Among the lines below, list those containing the string "torsional".

DATA FOR THIS TASK:
================
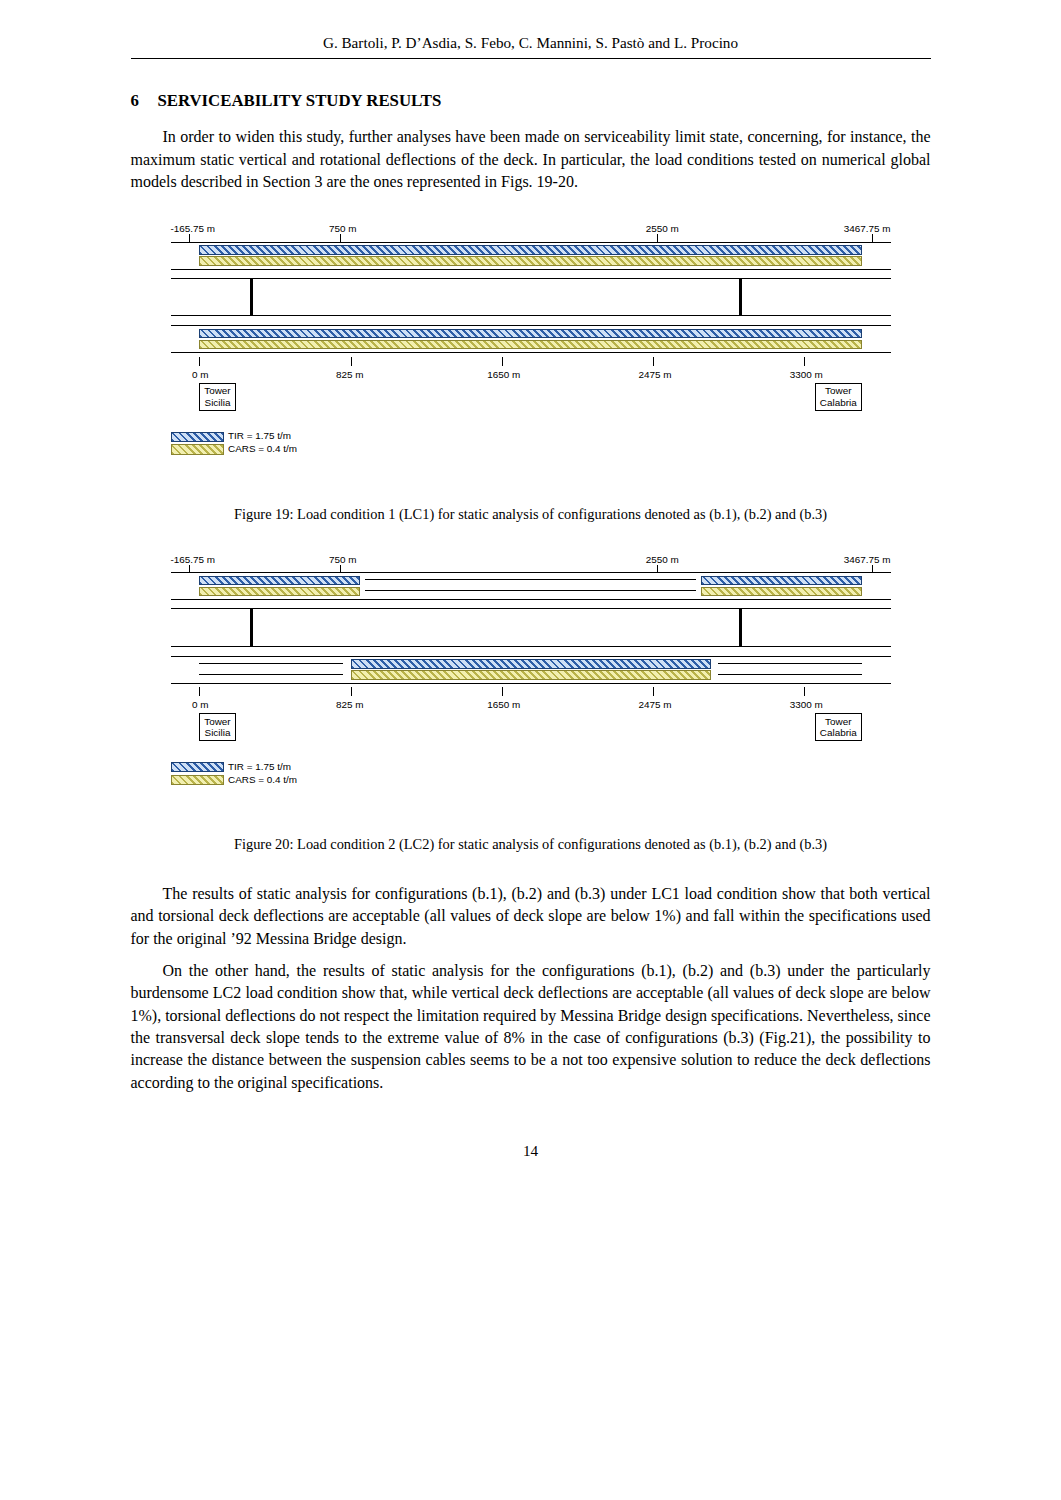G. Bartoli, P. D’Asdia, S. Febo, C. Mannini, S. Pastò and L. Procino
6 SERVICEABILITY STUDY RESULTS
In order to widen this study, further analyses have been made on serviceability limit state, concerning, for instance, the maximum static vertical and rotational deflections of the deck. In particular, the load conditions tested on numerical global models described in Section 3 are the ones represented in Figs. 19-20.
-165.75 m 750 m 2550 m 3467.75 m
0 m 825 m 1650 m 2475 m 3300 m
Tower
Sicilia Tower
Calabria
TIR = 1.75 t/m
CARS = 0.4 t/m
Figure 19: Load condition 1 (LC1) for static analysis of configurations denoted as (b.1), (b.2) and (b.3)
-165.75 m 750 m 2550 m 3467.75 m
0 m 825 m 1650 m 2475 m 3300 m
Tower
Sicilia Tower
Calabria
TIR = 1.75 t/m
CARS = 0.4 t/m
Figure 20: Load condition 2 (LC2) for static analysis of configurations denoted as (b.1), (b.2) and (b.3)
The results of static analysis for configurations (b.1), (b.2) and (b.3) under LC1 load condition show that both vertical and torsional deck deflections are acceptable (all values of deck slope are below 1%) and fall within the specifications used for the original ’92 Messina Bridge design.
On the other hand, the results of static analysis for the configurations (b.1), (b.2) and (b.3) under the particularly burdensome LC2 load condition show that, while vertical deck deflections are acceptable (all values of deck slope are below 1%), torsional deflections do not respect the limitation required by Messina Bridge design specifications. Nevertheless, since the transversal deck slope tends to the extreme value of 8% in the case of configurations (b.3) (Fig.21), the possibility to increase the distance between the suspension cables seems to be a not too expensive solution to reduce the deck deflections according to the original specifications.
14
================
SOLUTION FOR THIS PROBLEM:
The results of static analysis for configurations (b.1), (b.2) and (b.3) under LC1 load condition show that both vertical and torsional deck deflections are acceptable (all values of deck slope are below 1%) and fall within the specifications used for the original ’92 Messina Bridge design.
On the other hand, the results of static analysis for the configurations (b.1), (b.2) and (b.3) under the particularly burdensome LC2 load condition show that, while vertical deck deflections are acceptable (all values of deck slope are below 1%), torsional deflections do not respect the limitation required by Messina Bridge design specifications. Nevertheless, since the transversal deck slope tends to the extreme value of 8% in the case of configurations (b.3) (Fig.21), the possibility to increase the distance between the suspension cables seems to be a not too expensive solution to reduce the deck deflections according to the original specifications.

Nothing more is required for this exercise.